Extract to read -
============

IWF president under suspicion of financial mismanagement
In the International Weightlifting Federation under IOC honorary member Tamás Aján, the whereabouts of several million dollars of Olympic revenues are unaccounted for. Despite accusations of financial mismanagement, the IOC, supported by CAS, has so far declined responsibility to act on the allegations.
Recently, at the annual convention of the International Weightlifting Federation, beginning of April, Tamás Aján was once again in the best of moods. The Hungarian, who has been at the reins of weightlifting as long as Sepp Blatter has controlled the football stage – since 1976 as General Secretary and 13 years as President – was about to reveal good news: at his suggestion, every national association should be donated a ticket for the upcoming electoral convention in Moscow, Russia. It had in fact happened, Aján reasoned, that somebody had paid tickets for delegates from less fortunate countries with the purpose of "so to speak buy" their votes. This donation, therefore, should be regarded as "preventing corruption".

============

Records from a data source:
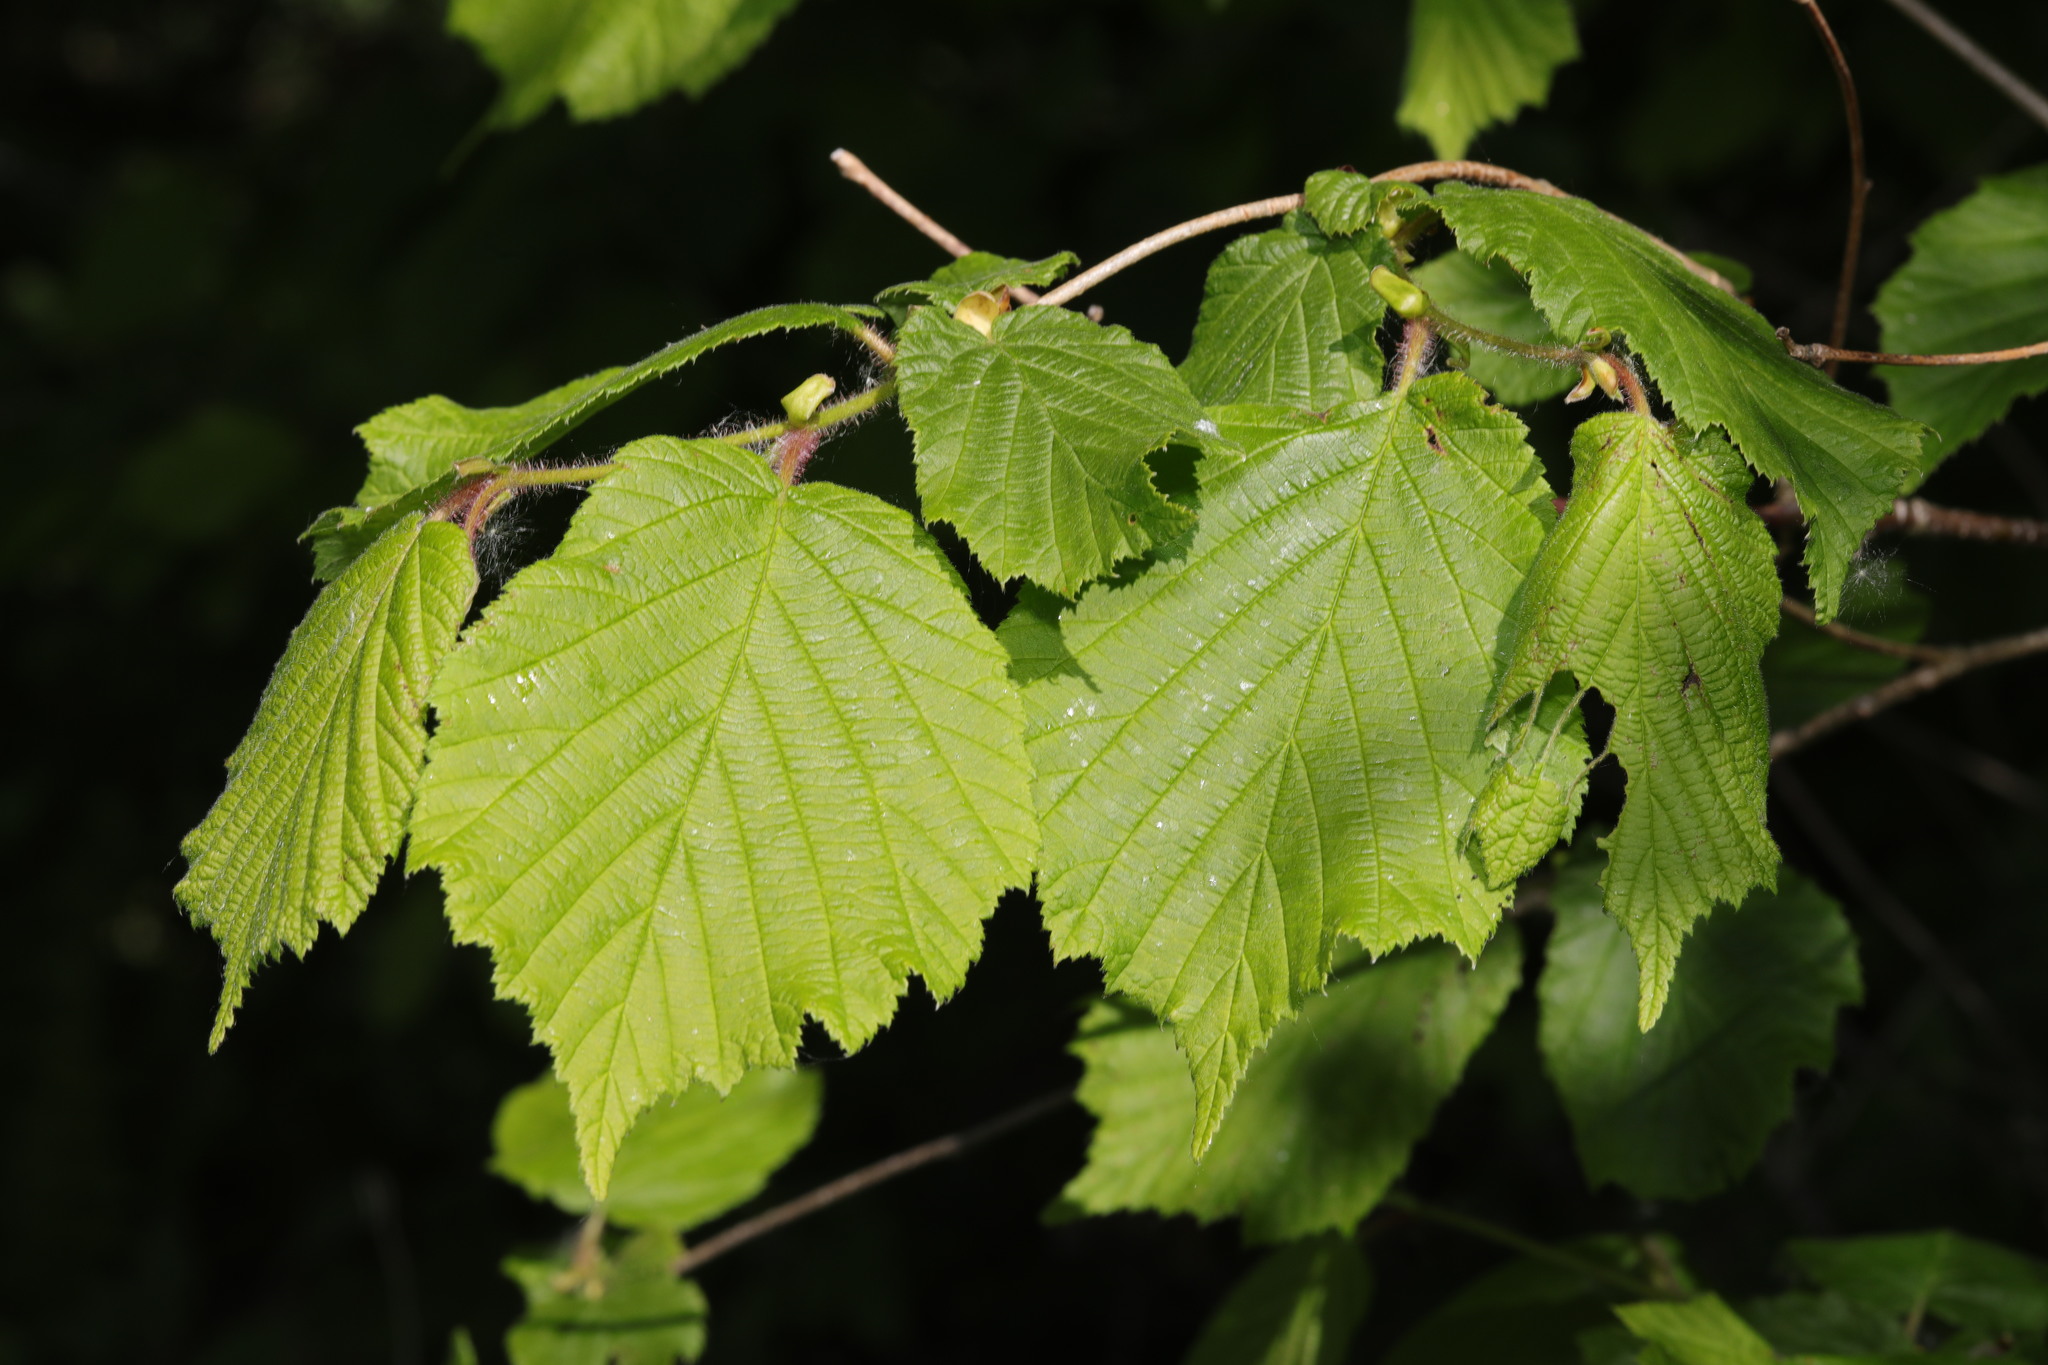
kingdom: Plantae
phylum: Tracheophyta
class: Magnoliopsida
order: Fagales
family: Betulaceae
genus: Corylus
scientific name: Corylus avellana
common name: European hazel
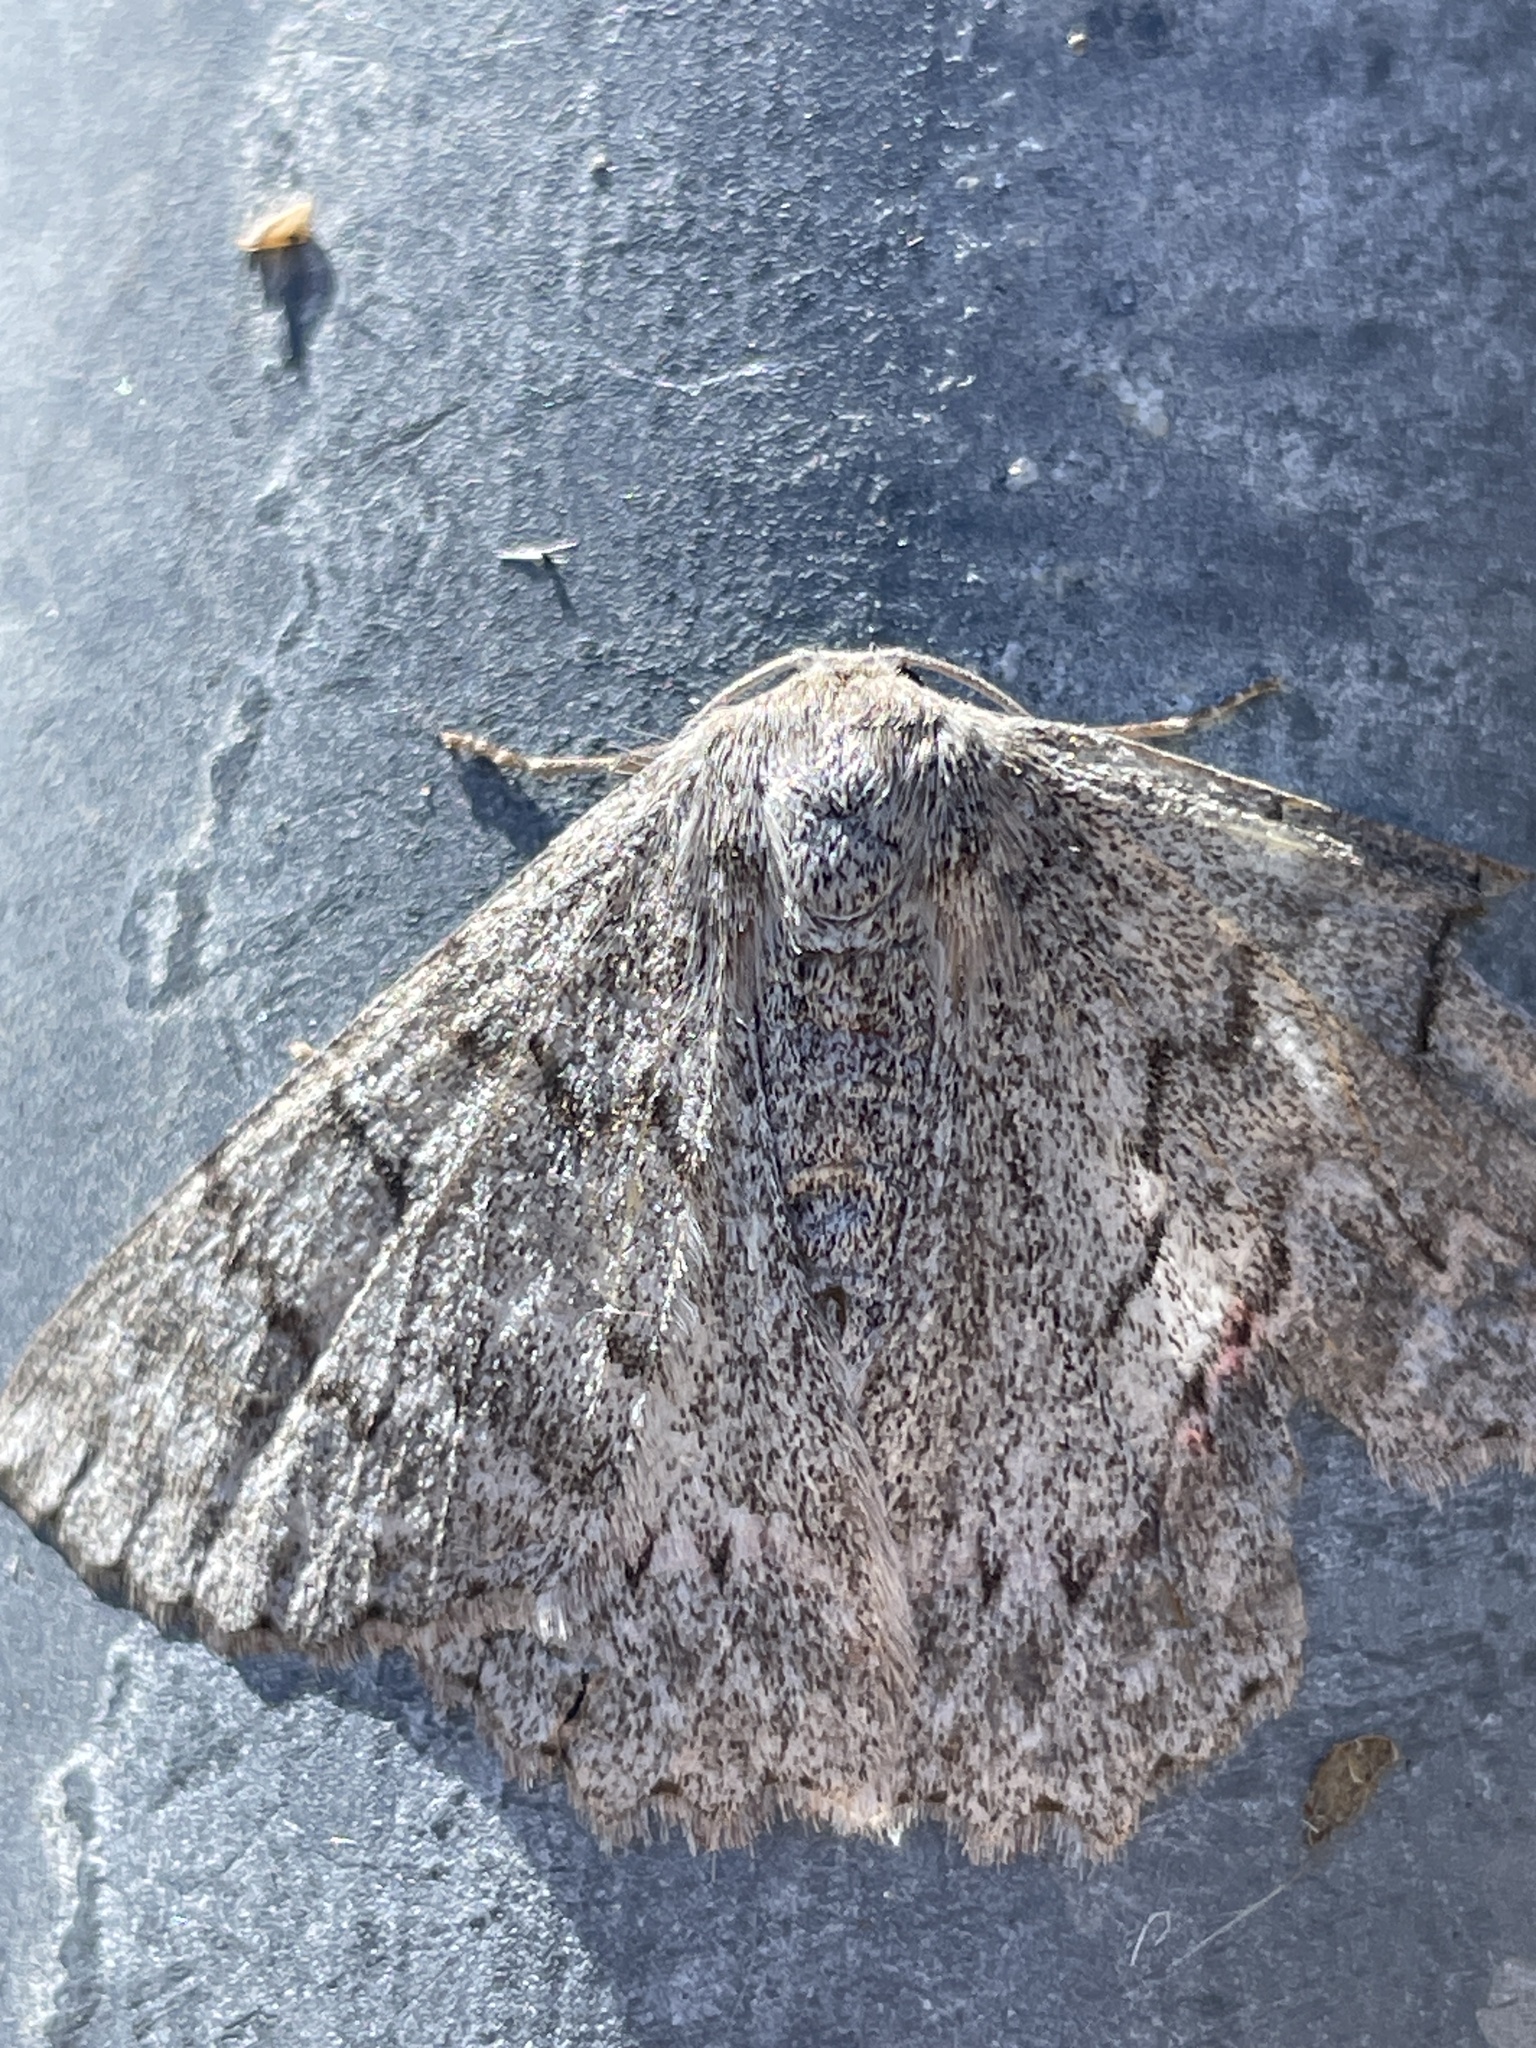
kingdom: Animalia
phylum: Arthropoda
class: Insecta
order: Lepidoptera
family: Geometridae
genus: Crypsiphona
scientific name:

============

Please reproduce verbatim the passage of the IWF article between "IWF president under" and "on the allegations.", inclusive.

IWF president under suspicion of financial mismanagement
In the International Weightlifting Federation under IOC honorary member Tamás Aján, the whereabouts of several million dollars of Olympic revenues are unaccounted for. Despite accusations of financial mismanagement, the IOC, supported by CAS, has so far declined responsibility to act on the allegations.